I’m up to day 2 1/2, and of course it’s harder to keep things straight since, well, there are more things. Nevertheless, I know about intuitive/narrative, mathematical, and graphical levels. I know that the slope of a productivity profile frontier (I think that’s what ppf stands for; I’m going from memory here) (EDIT: production possibility frontier) is always negative because economics deals with scarcity. I know that absolute advantage is different from comparative advantage, and I think I remember that the former has to do with how much/how fast, whereas the latter has to do with cost. Even if that’s not quite on the money (sorry), the fact that there are two kinds of advantages and they differ is intriguing enough to keep me going.
I also know that cookies and pancakes are Dr. Blanchard’s daughter’s favorite foods. But now I’m too tired to remember her daughter’s name. (EDIT: Caroline.) The other person’s name in the ongoing cookie/pancake example is Scott. I’m betting Scott is her husband, though I don’t think he’s yet been identified as such.
Three other things before I forget them. One is that it was obvious on day one that people started to leave five minutes before class was over, and left en masse as soon as any word of conclusion came out of the professor’s mouth. To craft a graceful end, not an abrupt one, Dr. Blanchard took pains to talk a bit about the next class, and to try to recap a few points. Yet the exiting students were clearly done. Most students at UMW are far more polite (or, perhaps, engaged) than that, and will wait patiently until the class is done. Perhaps it’s also that there’s less anonymity in our smaller classes. If the lecture hall for my intro film class held 500 people, I’d be much more of a kiosk to those in the back row, I’m sure. Still don’t make it right, hoss, as John Mellencamp would say.
I also noticed that at the beginning of day two, Dr. Blanchard had to ask the class to stop talking. That’s also pretty rare at UMW. Yes, there are blessings to be counted here.

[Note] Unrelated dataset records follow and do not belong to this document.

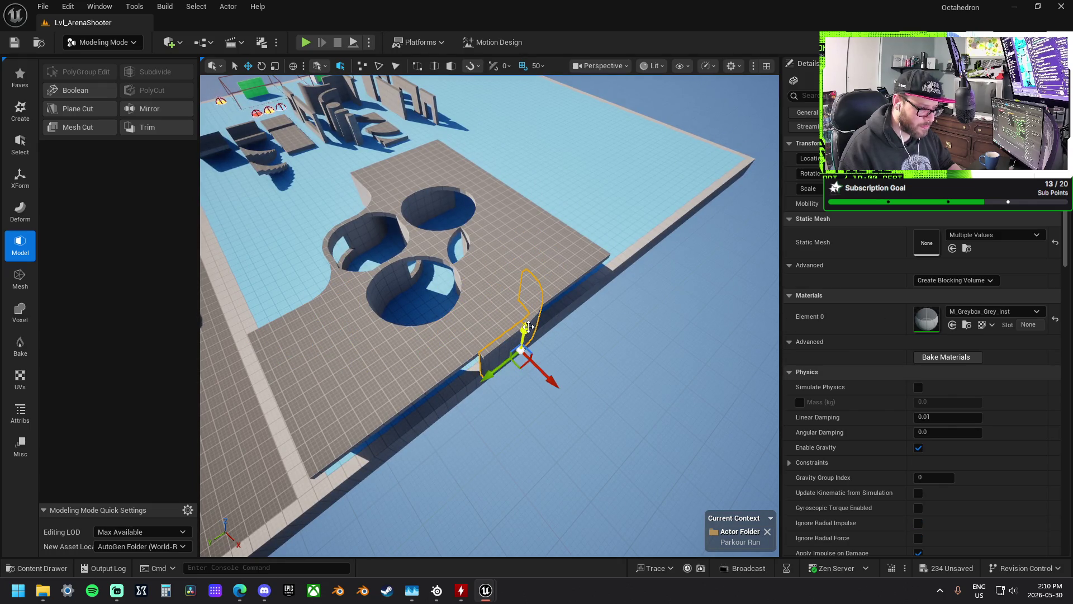
{"action": "left_click_drag", "start_coordinate": [531, 295], "coordinate": [523, 310]}
{"action": "left_click_drag", "start_coordinate": [584, 248], "coordinate": [584, 280]}
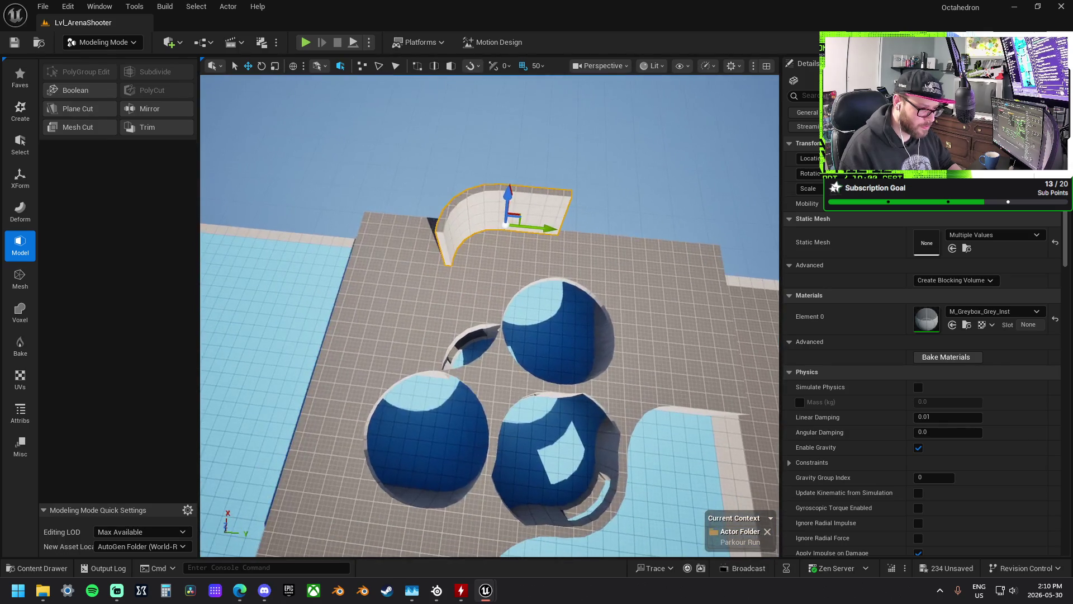
{"action": "mouse_move", "coordinate": [548, 230]}
{"action": "left_mouse_down"}
{"action": "mouse_move", "coordinate": [462, 221]}
{"action": "mouse_move", "coordinate": [484, 221]}
{"action": "left_mouse_up"}
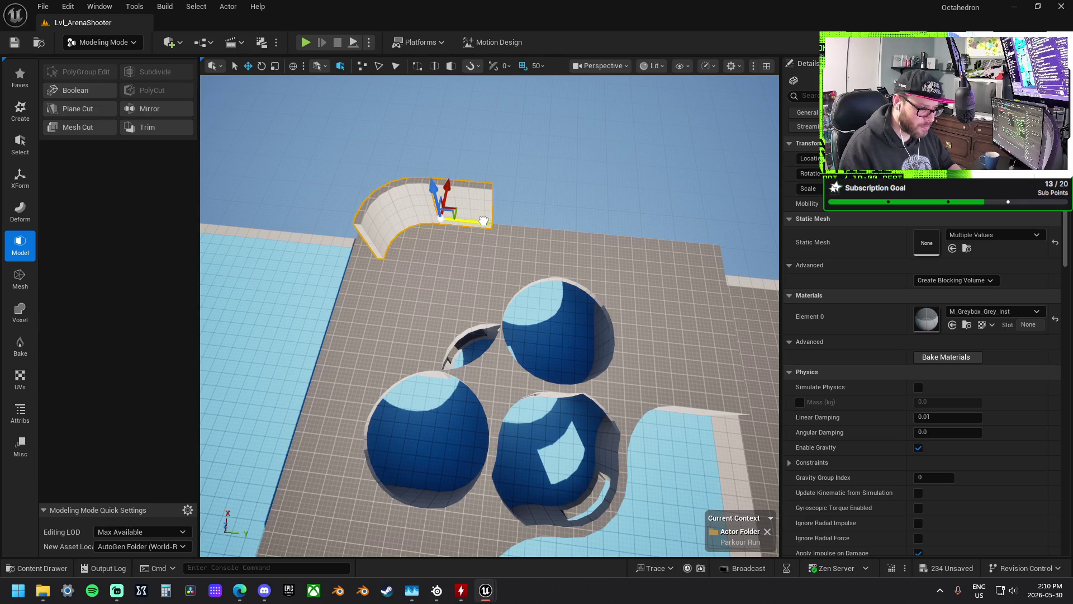
{"action": "mouse_move", "coordinate": [483, 223]}
{"action": "left_mouse_down"}
{"action": "mouse_move", "coordinate": [460, 213]}
{"action": "mouse_move", "coordinate": [492, 226]}
{"action": "mouse_move", "coordinate": [534, 275]}
{"action": "mouse_move", "coordinate": [506, 310]}
{"action": "mouse_move", "coordinate": [436, 360]}
{"action": "mouse_move", "coordinate": [348, 307]}
{"action": "mouse_move", "coordinate": [432, 331]}
{"action": "left_mouse_up"}
- Rotate a BO_Wall_1x1 90° and move it along X to 9100, 2150, 1900 beside the curved wall
{"action": "left_click", "coordinate": [528, 295]}
{"action": "key", "text": "e"}
{"action": "key", "text": "w"}
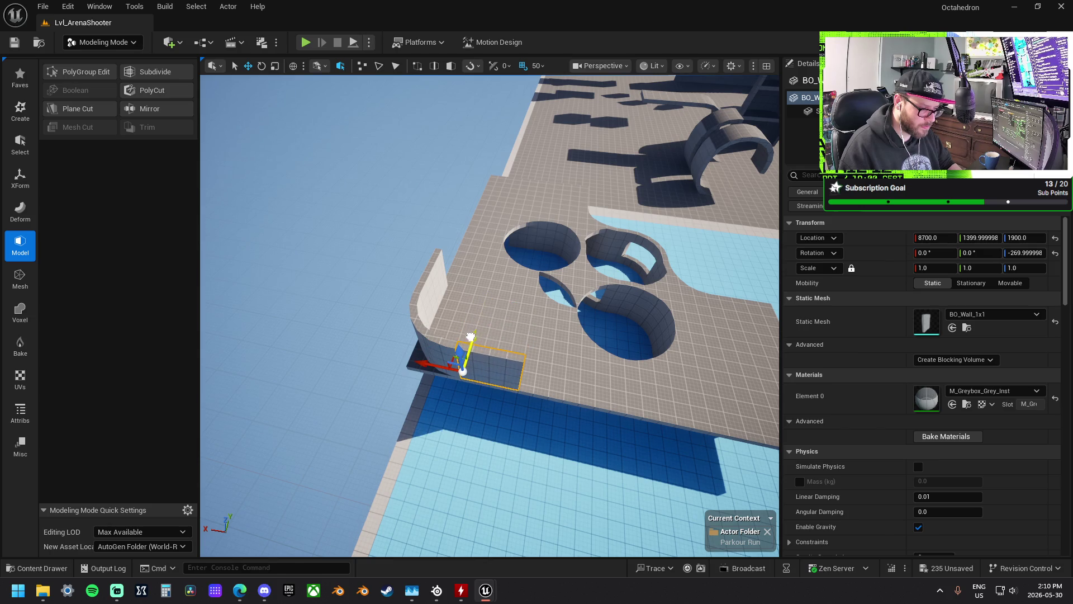
{"action": "left_click_drag", "start_coordinate": [432, 369], "coordinate": [482, 389]}
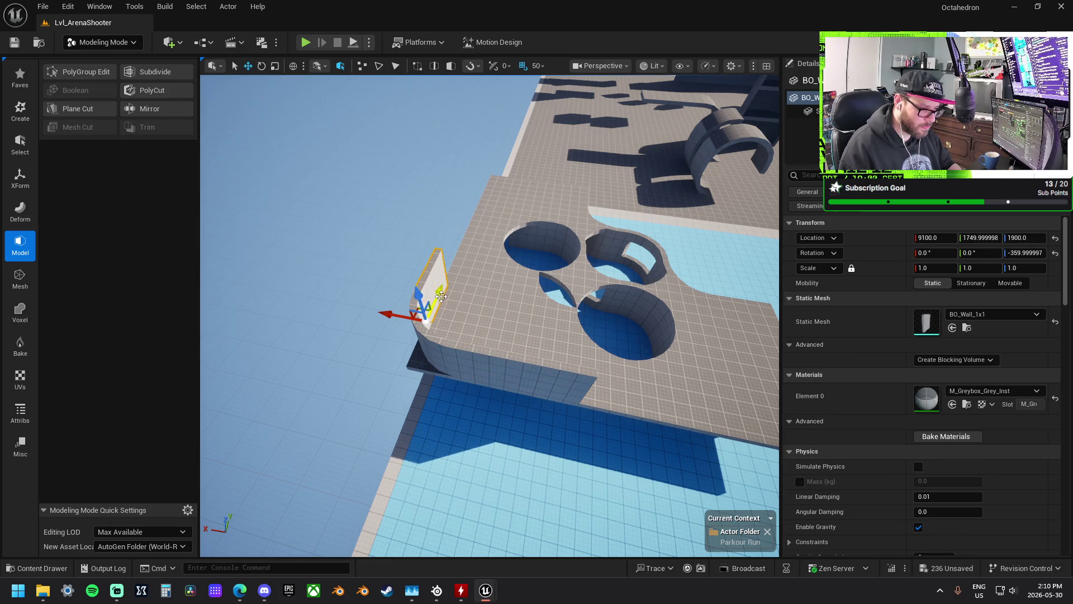
{"action": "mouse_move", "coordinate": [457, 261]}
{"action": "left_mouse_down"}
{"action": "mouse_move", "coordinate": [352, 279]}
{"action": "mouse_move", "coordinate": [347, 268]}
{"action": "mouse_move", "coordinate": [357, 263]}
{"action": "mouse_move", "coordinate": [380, 285]}
{"action": "mouse_move", "coordinate": [411, 277]}
{"action": "mouse_move", "coordinate": [422, 296]}
{"action": "mouse_move", "coordinate": [433, 276]}
{"action": "mouse_move", "coordinate": [519, 252]}
{"action": "left_mouse_up"}
{"action": "left_click", "coordinate": [519, 258], "text": "ctrl"}
- Alt-drag a copy of the curved walls down to ground level and delete the leftover single wall
{"action": "left_click_drag", "start_coordinate": [625, 240], "coordinate": [554, 237]}
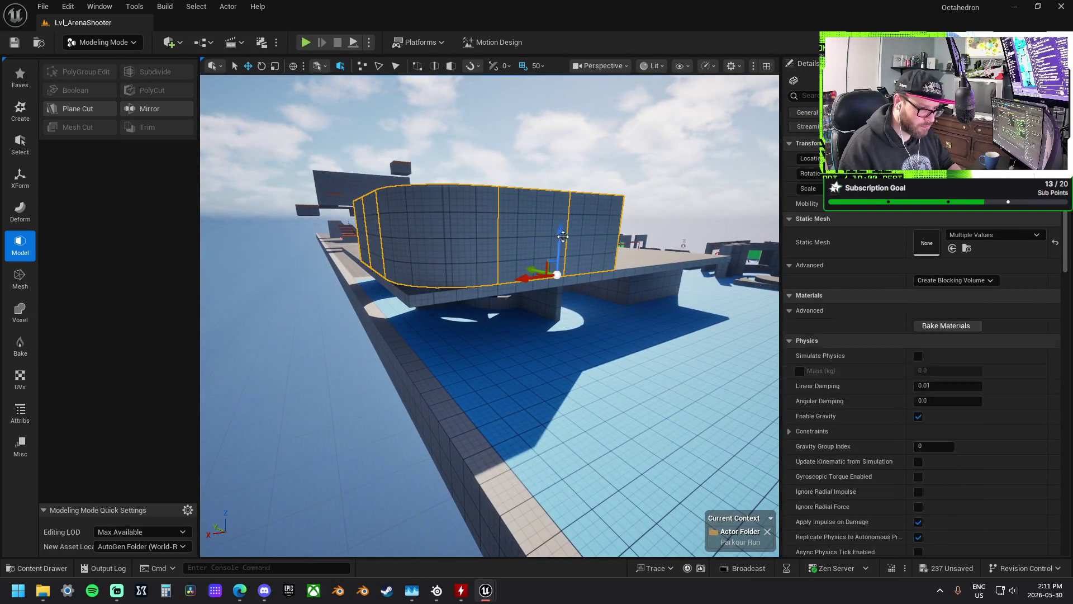
{"action": "mouse_move", "coordinate": [439, 282]}
{"action": "left_mouse_down"}
{"action": "mouse_move", "coordinate": [557, 263]}
{"action": "mouse_move", "coordinate": [561, 306]}
{"action": "mouse_move", "coordinate": [487, 316]}
{"action": "mouse_move", "coordinate": [463, 278]}
{"action": "mouse_move", "coordinate": [448, 283]}
{"action": "mouse_move", "coordinate": [464, 290]}
{"action": "mouse_move", "coordinate": [497, 274]}
{"action": "mouse_move", "coordinate": [464, 283]}
{"action": "mouse_move", "coordinate": [467, 241]}
{"action": "mouse_move", "coordinate": [463, 330]}
{"action": "mouse_move", "coordinate": [469, 291]}
{"action": "mouse_move", "coordinate": [481, 313]}
{"action": "mouse_move", "coordinate": [469, 282]}
{"action": "mouse_move", "coordinate": [498, 252]}
{"action": "mouse_move", "coordinate": [655, 231]}
{"action": "left_mouse_up"}
{"action": "left_click", "coordinate": [462, 278]}
{"action": "key", "text": "Delete"}
- Drop one curved wall to the floor and nudge it into line at 8100, 1200, 1500
{"action": "left_click", "coordinate": [648, 262]}
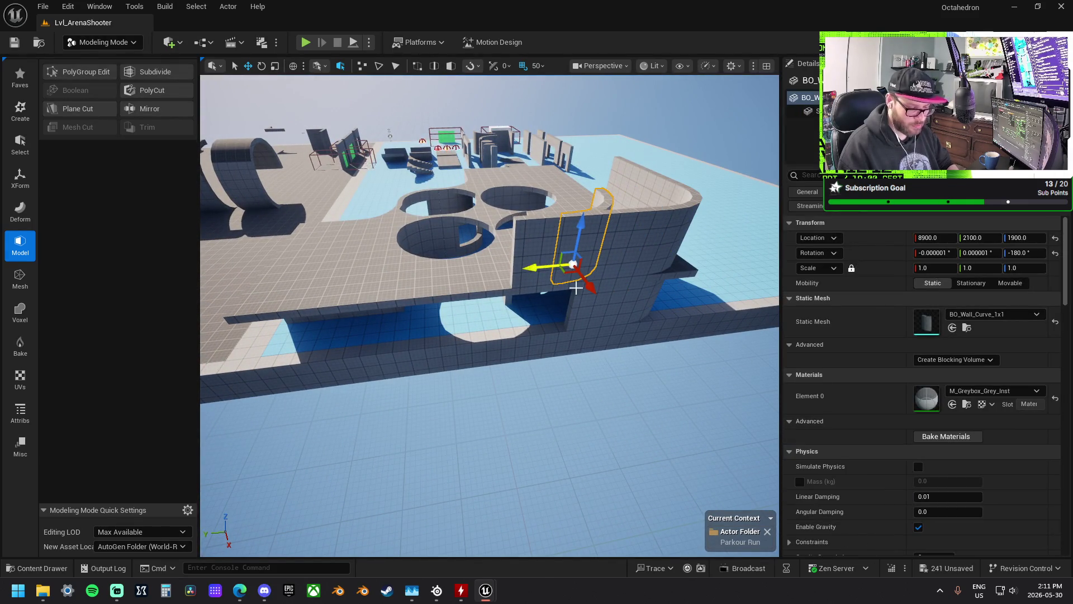
{"action": "key", "text": "ctrl+z"}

Finally, I noted at the end of day one that Dr. Blanchard offered an example of cost involving textbooks. I believe the whole thing centered on opportunity costs, but the point for me was that she confidently asserted that no one would ever buy an economics textbook if they weren’t taking the course. I was struck by the truth of that statement, and how readily it applies to most textbooks for most of my students. I got in the early habit of keeping all my books, even the textbooks (as opposed to primary sources), because I was starting a library and wanted to preserve my contact with the materials of my education. (Sounds high-flown, but it’s true.) There’s something interesting here, and it’s not just about generational changes. I think it’s about school and its processes. Perhaps a textbook can be defined as a book you would never buy unless you were taking a course. And perhaps that definition means that the book isn’t much more than a set of study notes. If the text has no more intrinsic interest than that, who wouldn’t sell it back?
Or perhaps it goes the other way, and the textbook industry with its sell-back processes of disposability (and the price-gouging that seems to take place these days) merely reflects the complete commodification of the classroom itself. Instead of trying to make an education out of a set of courses of study–or more accurately, the start of a habit of education–students and faculty and administration concede to a model in which the course is a good to be used and thrown away.
Maybe that’s too dismal. Still, Dr. Blanchard’s words forced me to consider my own practices and my own experiences within education. I’m always sad to think my students would sell back the books they bought for my classes. There may be economic necessity here, and I’ll concede that necessity, of course. But behind all that there’s also a strange view of books and education, or at least it seems stranger to me now than it did pre-podcast today.
EDIT: Production Possibility Frontier.
Several points in lieu of a reasoned reply:
Back when I worked at a used book shop, “textbook” was one of the clear-cut categories of books we’d refuse to buy.
Teaching college writing, I learned early on that the primary purpose of composition anthologies was as coursepack/handout xerox fodder.
Will Richardson blogged about using social software to replace textbooks. The combination of microcontent, social publishing, and XML certainly makes for an improvement over tomes with built-in obsolete-by dates. Wikify the things, and what do we lose?
Nearly every book I bought for college and grad school that I kept for my own library (nothing pretentious about it), just about every one, is not a textbook. Penguin classics, Oxford histories, critical theory, you name it. A couple of literary anthologies are the only exceptions – ye Nortons, a couple of Oxford grab-bags.
Just a thought re: those leaving the lecture early – I don’t know how the university schedule is set up, but from listening to a podcast from another university where this issue came up and from my own experience I know that getting from one end of campus to the other can be difficult if one has back-to-back lectures. If time is tight, I would rather leave early and arrive on time for the next lecture than the other way around.
Of course, they could just be jerks :).